My own experience as a speaker
I presented an experience report called “Unleash the Agile Power: Bridge the Gap between Development & Operations”. I presented the typical characteristics of ‘Development’ and “Operations’ departments in enterprise size organizations and argued why these characteristics cause a natural gap between the two: where Development wants to change things, Operations wants to keep this stable. I continued arguing that adopting ‘Agile’ methodologies in ‘Development’ has an impact on ‘Operations’ that widens the gap and presented two possible options for bridging this gap:
- add Operations people in Development teams
- eliminate the hand-over from Development to Operations by automating all deployments with, e.g. Deployit
In my experience the first option does not work, whereas we implemented the second one at a large European airline (KLM/Air France) with success bringing huge cost savings.
My session was very well perceived and I had a chance to spend the last ten minutes with attendees discussing their views on how the gap can best be bridged.
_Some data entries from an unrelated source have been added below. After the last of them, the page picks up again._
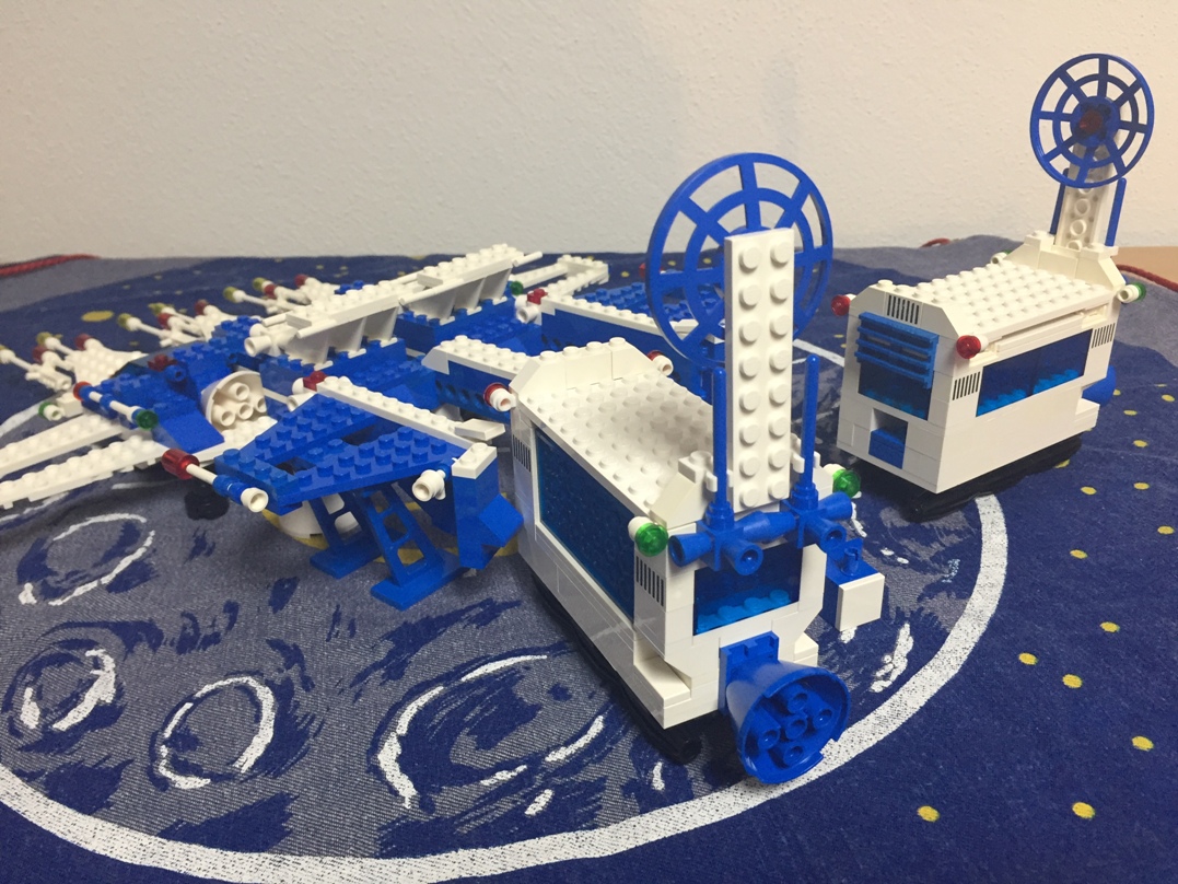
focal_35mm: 29
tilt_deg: -25.7
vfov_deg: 48.2
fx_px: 987
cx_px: 589
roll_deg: +1.5
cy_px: 442
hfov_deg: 61.7
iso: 125
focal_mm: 4.15
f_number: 2.2
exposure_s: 1/33
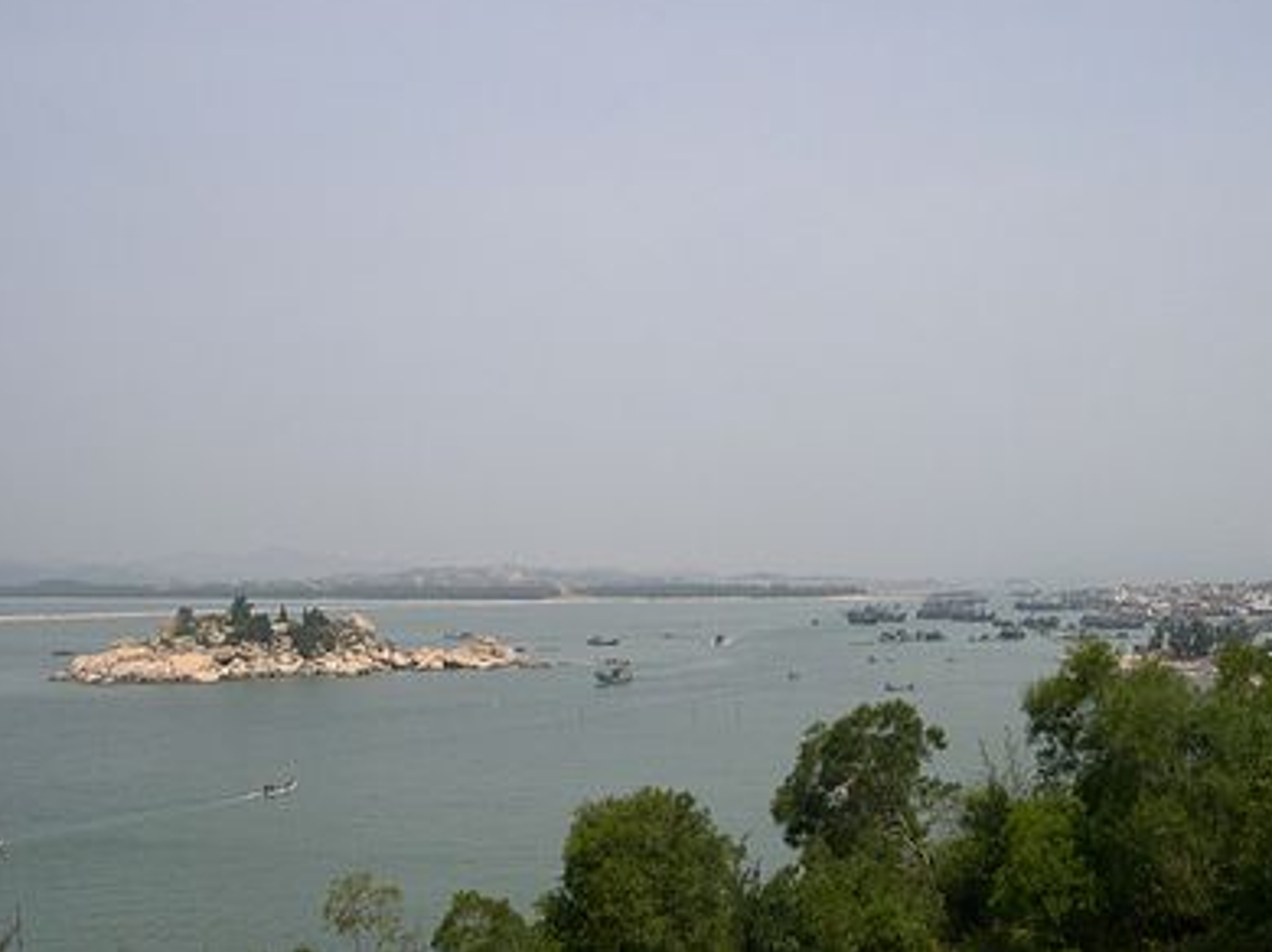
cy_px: 466
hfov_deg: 47.9
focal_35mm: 39
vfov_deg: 36.8
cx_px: 639
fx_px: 1432
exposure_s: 1/474
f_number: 7.6
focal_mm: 8
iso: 100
I had an excellent week in Orlando and am full of energy to keep on improving my own way of working, as well as that of my team and that of my company. Would I go again next year? Well, as an attendee only that seems a little too much as I’m getting too experienced in the field and most sessions have a tutorial style. As an attendee I would advise that bi-yearly will do. As a speaker, however, I have the urgent need to tell you more about those experiences and I am already cooking on next year’s subject. See you in Salt Lake City August 7-13, 2011!